Brandon Davis operates a successful mobile mini golf business that brings the experience to events and private parties. While local buzz is strong, he faces a scaling dilemma: invest in a permanent venue or double down on the mobile model. Dubin advises against chasing traditional expansion. The mobile format is the business's fundamental advantage—bringing entertainment directly to customers. Instead of building a static location, Dubin suggests targeting corporate clients and large-scale events where the mobile approach excels. Partnerships with event planners and hospitality groups can multiply revenue without sacrificing what makes the operation unique. The goal is to dominate the mobile category before considering any physical expansion.

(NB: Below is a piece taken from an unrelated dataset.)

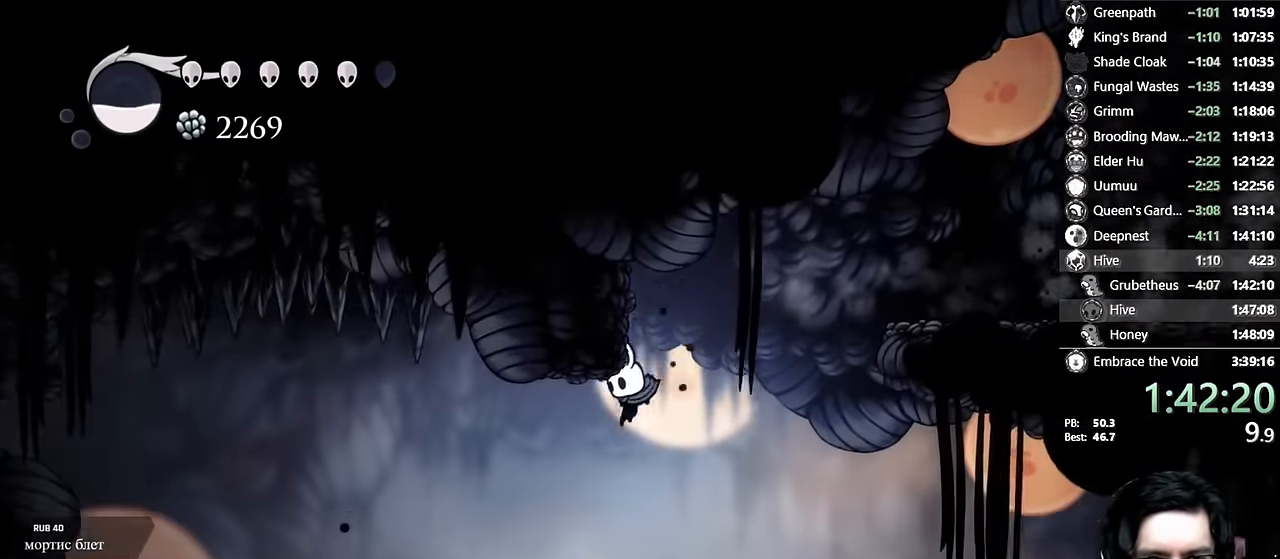
{"buttons": ["DPAD_LEFT"], "left_stick": "center", "right_stick": "center", "events": [[167, "R2", "down"], [433, "R2", "up"]]}
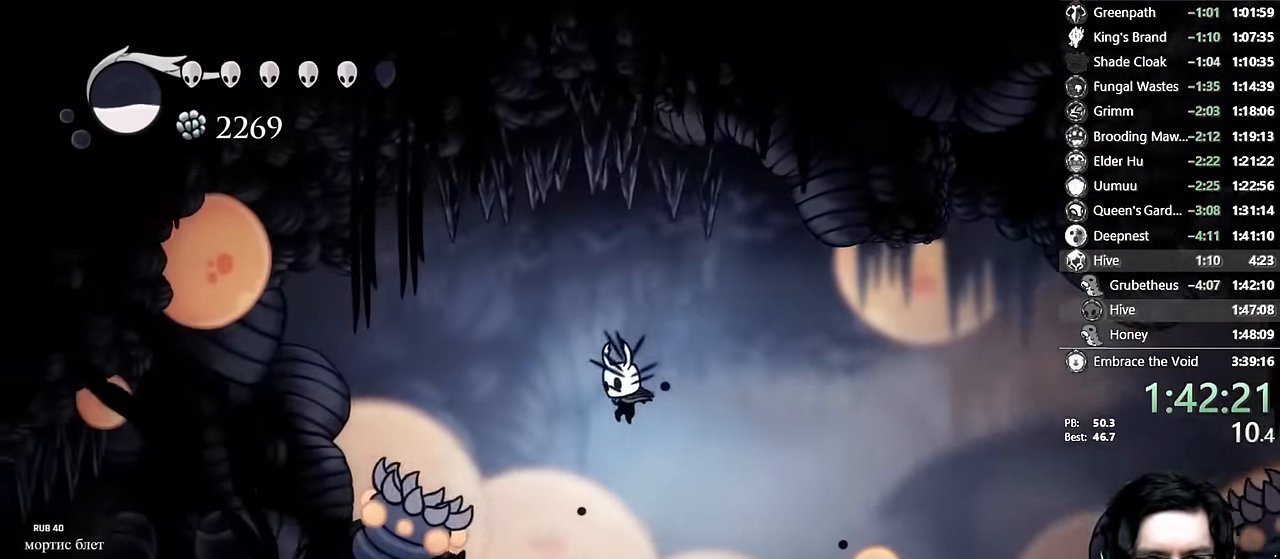
{"buttons": ["A", "X"], "left_stick": "center", "right_stick": "center", "events": [[317, "A", "down"], [317, "X", "down"], [333, "DPAD_LEFT", "up"]]}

Caller 2: Bria Fleming & Incidental Wildland

Bria Fleming's outdoor gear company has hit a plateau after strong initial growth on Instagram. Paid acquisition costs have climbed, and she's considering wholesale partnerships to reach new customers. Dubin warns against trading brand control for distribution. He shares how Dollar Shave Club stayed direct-to-consumer for years, protecting both margins and the brand narrative. Dubin's advice: build owned content assets that tell your story independently of social media algorithms. Create a dedicated hub—a blog, video series, or resource library—that customers and even AI assistants can reference. When your origin story and product philosophy live on your own platform, you're no longer vulnerable to a single channel's collapse. The brand becomes a destination, not just a storefront.

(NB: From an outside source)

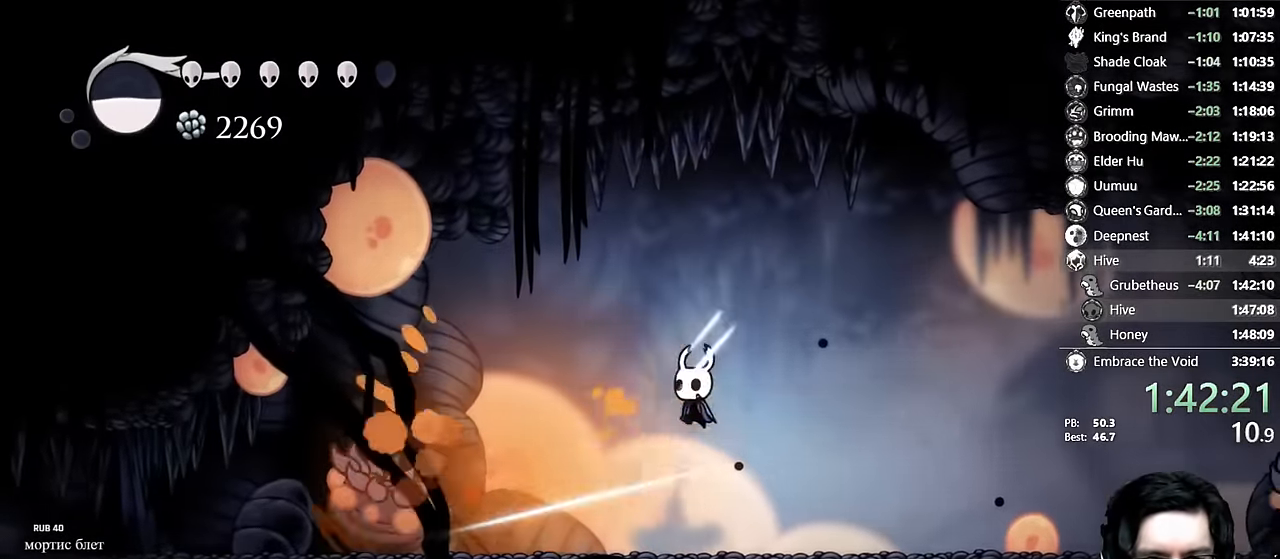
{"buttons": ["DPAD_RIGHT"], "left_stick": "center", "right_stick": "center", "events": [[33, "R2", "down"], [67, "DPAD_LEFT", "down"], [250, "R2", "up"], [283, "X", "up"], [317, "A", "up"], [383, "DPAD_LEFT", "up"], [417, "DPAD_RIGHT", "down"]]}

Caller 3: Michael Dubin & Dollar Shave Club

In a meta twist, Michael Dubin becomes the final caller, discussing the company's evolution from viral sensation to global brand. He reveals that the hardest transition wasn't customer acquisition—it was building supply chain and operational infrastructure to match demand. Dollar Shave Club's early viral success nearly broke their fulfillment system. Dubin's regret: not investing in operational resilience six months earlier. He stresses that authenticity must extend beyond marketing into every operational detail—from packaging materials to shipping speed. The brand promise is delivered or broken at each touchpoint. As the company scaled, Dubin fought to preserve the scrappy, direct voice across all customer interactions, knowing that consistency builds trust faster than any single campaign.

Final Thought

This Advice Line episode rewards re-listening because Dubin's advice operates on multiple levels. On the surface, he offers tactical solutions to specific business problems. Underneath, he demonstrates a mental model: sustainable growth comes from strengthening what makes you different, not from imitating what others do. Whether it's protecting the mobile advantage, building owned content, or hardening operations, Dubin's playbook centers on deliberate, brand-aligned decisions rather than reactive scaling.

Key Takeaways

  • 1Dominate your niche before expanding: Dollar Shave Club succeeded by owning the subscription razor category completely before moving into retail distribution.
  • 2Build AI-ready brand assets: Create dedicated landing pages and content hubs that AI assistants can easily reference and cite.
  • 3Protect margins through direct control: Maintain direct-to-consumer relationships as long as possible to preserve brand narrative and profitability.
  • 4Operational resilience comes before scale: Supply chain and fulfillment infrastructure must be hardened before aggressive growth, or quality breaks down.
  • 5Authenticity lives in every touchpoint: Brand voice and values must permeate packaging, shipping, and customer service, not just marketing.